We chose nine stories that illustrate achievements both bold and benevolent, all representative of how people make a difference in the lives of others.
The residents of Layton Avenue in Milwaukee began the day of July 19, 2009, as neighbors but they ended it as heroes.
What should have been a quiet Sunday evening was interrupted when an SUV driving past their homes crashed and burst into flames. Angela P. Baldessari, 32, and her two small children were trapped in the upside-down car and it looked as if they were about to die, until neighbors and passersby rushed in to save them.
Baldessari and her 2-year-old daughter were pulled from the car but her 4-year-old son, David "DJ" Harper, was trapped in his car-seat.
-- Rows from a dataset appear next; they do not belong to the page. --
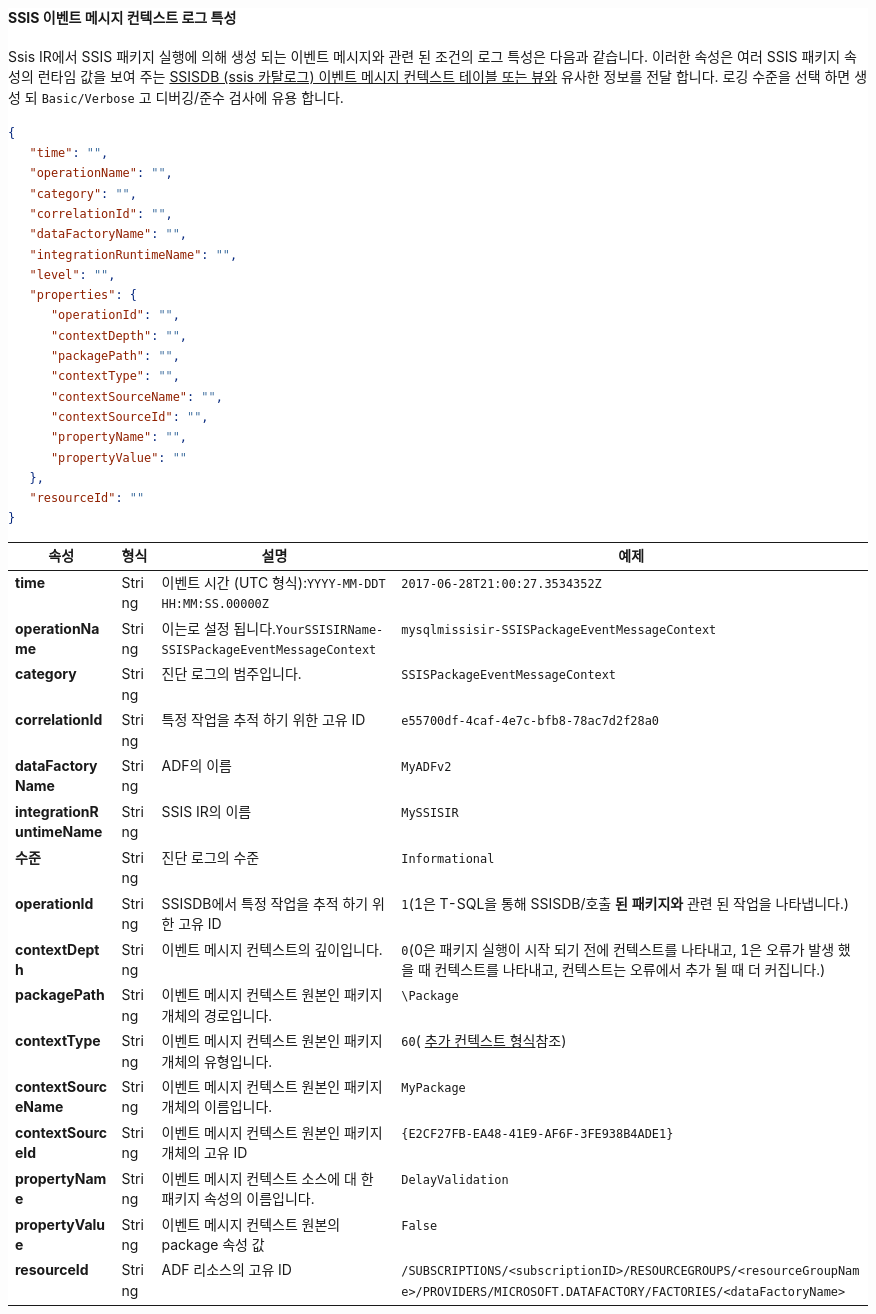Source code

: #### <a name="ssis-event-message-context-log-attributes"></a>SSIS 이벤트 메시지 컨텍스트 로그 특성

Ssis IR에서 SSIS 패키지 실행에 의해 생성 되는 이벤트 메시지와 관련 된 조건의 로그 특성은 다음과 같습니다. 이러한 속성은 여러 SSIS 패키지 속성의 런타임 값을 보여 주는 [SSISDB (ssis 카탈로그) 이벤트 메시지 컨텍스트 테이블 또는 뷰와](https://docs.microsoft.com/sql/integration-services/system-views/catalog-event-message-context?view=sql-server-ver15) 유사한 정보를 전달 합니다. 로깅 수준을 선택 하면 생성 되 `Basic/Verbose` 고 디버깅/준수 검사에 유용 합니다.

```json
{
   "time": "",
   "operationName": "",
   "category": "",
   "correlationId": "",
   "dataFactoryName": "",
   "integrationRuntimeName": "",
   "level": "",
   "properties": {
      "operationId": "",
      "contextDepth": "",
      "packagePath": "",
      "contextType": "",
      "contextSourceName": "",
      "contextSourceId": "",
      "propertyName": "",
      "propertyValue": ""
   },
   "resourceId": ""
}
```

| 속성                   | 형식   | 설명                                                          | 예제                        |
| -------------------------- | ------ | -------------------------------------------------------------------- | ------------------------------ |
| **time**                   | String | 이벤트 시간 (UTC 형식):`YYYY-MM-DDTHH:MM:SS.00000Z`        | `2017-06-28T21:00:27.3534352Z` |
| **operationName**          | String | 이는로 설정 됩니다.`YourSSISIRName-SSISPackageEventMessageContext`       | `mysqlmissisir-SSISPackageEventMessageContext` |
| **category**               | String | 진단 로그의 범주입니다.                                      | `SSISPackageEventMessageContext` |
| **correlationId**          | String | 특정 작업을 추적 하기 위한 고유 ID                    | `e55700df-4caf-4e7c-bfb8-78ac7d2f28a0` |
| **dataFactoryName**        | String | ADF의 이름                                                 | `MyADFv2` |
| **integrationRuntimeName** | String | SSIS IR의 이름                                             | `MySSISIR` |
| **수준**                  | String | 진단 로그의 수준                                         | `Informational` |
| **operationId**            | String | SSISDB에서 특정 작업을 추적 하기 위한 고유 ID          | `1`(1은 T-SQL을 통해 SSISDB/호출 **된 패키지와** 관련 된 작업을 나타냅니다.) |
| **contextDepth**           | String | 이벤트 메시지 컨텍스트의 깊이입니다.                              | `0`(0은 패키지 실행이 시작 되기 전에 컨텍스트를 나타내고, 1은 오류가 발생 했을 때 컨텍스트를 나타내고, 컨텍스트는 오류에서 추가 될 때 더 커집니다.) |
| **packagePath**            | String | 이벤트 메시지 컨텍스트 원본인 패키지 개체의 경로입니다.      | `\Package` |
| **contextType**            | String | 이벤트 메시지 컨텍스트 원본인 패키지 개체의 유형입니다.      | `60`( [추가 컨텍스트 형식](https://docs.microsoft.com/sql/integration-services/system-views/catalog-event-message-context?view=sql-server-ver15#remarks)참조) |
| **contextSourceName**      | String | 이벤트 메시지 컨텍스트 원본인 패키지 개체의 이름입니다.      | `MyPackage` |
| **contextSourceId**        | String | 이벤트 메시지 컨텍스트 원본인 패키지 개체의 고유 ID | `{E2CF27FB-EA48-41E9-AF6F-3FE938B4ADE1}` |
| **propertyName**           | String | 이벤트 메시지 컨텍스트 소스에 대 한 패키지 속성의 이름입니다.   | `DelayValidation` |
| **propertyValue**          | String | 이벤트 메시지 컨텍스트 원본의 package 속성 값  | `False` |
| **resourceId**             | String | ADF 리소스의 고유 ID                                   | `/SUBSCRIPTIONS/<subscriptionID>/RESOURCEGROUPS/<resourceGroupName>/PROVIDERS/MICROSOFT.DATAFACTORY/FACTORIES/<dataFactoryName>` |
John and Joel Rechlitz, two off-duty firefighters, took turns diving into the burning car to rescue the boy and, as a result of their bravery, DJ is now recuperating from burns covering 20 percent of his body.
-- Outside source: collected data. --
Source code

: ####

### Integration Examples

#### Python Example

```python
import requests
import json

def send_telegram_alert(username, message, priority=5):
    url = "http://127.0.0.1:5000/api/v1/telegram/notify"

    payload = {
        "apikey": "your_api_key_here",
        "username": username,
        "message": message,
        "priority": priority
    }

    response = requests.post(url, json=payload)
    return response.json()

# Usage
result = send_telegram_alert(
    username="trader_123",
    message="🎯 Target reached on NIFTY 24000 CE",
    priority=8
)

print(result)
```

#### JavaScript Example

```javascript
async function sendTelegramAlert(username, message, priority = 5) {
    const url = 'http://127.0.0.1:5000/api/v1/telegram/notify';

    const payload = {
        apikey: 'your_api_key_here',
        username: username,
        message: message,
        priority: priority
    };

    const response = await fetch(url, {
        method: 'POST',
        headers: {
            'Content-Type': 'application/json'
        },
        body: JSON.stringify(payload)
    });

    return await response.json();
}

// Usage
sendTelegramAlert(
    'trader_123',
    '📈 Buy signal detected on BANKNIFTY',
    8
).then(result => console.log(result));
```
DJ would have died had it not been for their fearless efforts but the Rechlitz brothers do not call themselves heroes.
"We were in the right place at the right time," Joel Rechlitz told ABC News.
To the Harper family, they were so much more.
"There are angels all around us," DJ's father, James Harper, said.
To learn more about DJ or donate money to help pay for his medical bills, click here.
For mountaineer Greg Mortenson, the path to peace begins in the mind of a child.
Mortenson has spent the past decade building schools in some of the most challenging parts of the world, Afghanistan and Pakistan, in order to help educate the boys and girls of the local villages.
Since its inception, Mortenson's non-profit, Central Asia Institute, has built 78 schools for 33,000 children.
Mortenson's work has not always been easy.
"I had a fatwa issued against me because I was trying to promote girls' education," Mortenson told ABC News.
In 2009, Mortenson received the Sitara-E-Pakistan, or Star of Pakistan, the country's highest civilian award, in recognition of his accomplishments in the area.
"If you fight terrorism, that's based in fear," Mortenson said, "but if you promote peace, that's based in hope. It's ignorance that breeds hatred."
To learn more about the organization or make a donation, click here.
Lots of children like to draw but for 7-year-old Isabelle Redford, art is about helping others.
"I like to draw cards because I can raise money to help the orphans," Isabelle told ABC News.
Isabelle's project began after her mother told her a story of two girls in Haiti whose mother died during childbirth. Although she was only 5 at the time, Isabelle began selling her drawings to raise money, hoping to help.
The cards are now sold through the Global Orphan Project, a charity that builds and runs orphanages.
Isabelle has already raised more than $45,000, enough to build "The Isabelle Redford House of Hope" for orphaned girls in Haiti.
Isabelle and the Global Orphan Project plan to break ground on another orphanage in Uganda sometime in the next two months.
"I really want to do this all over the world where they really need it," she told ABC News.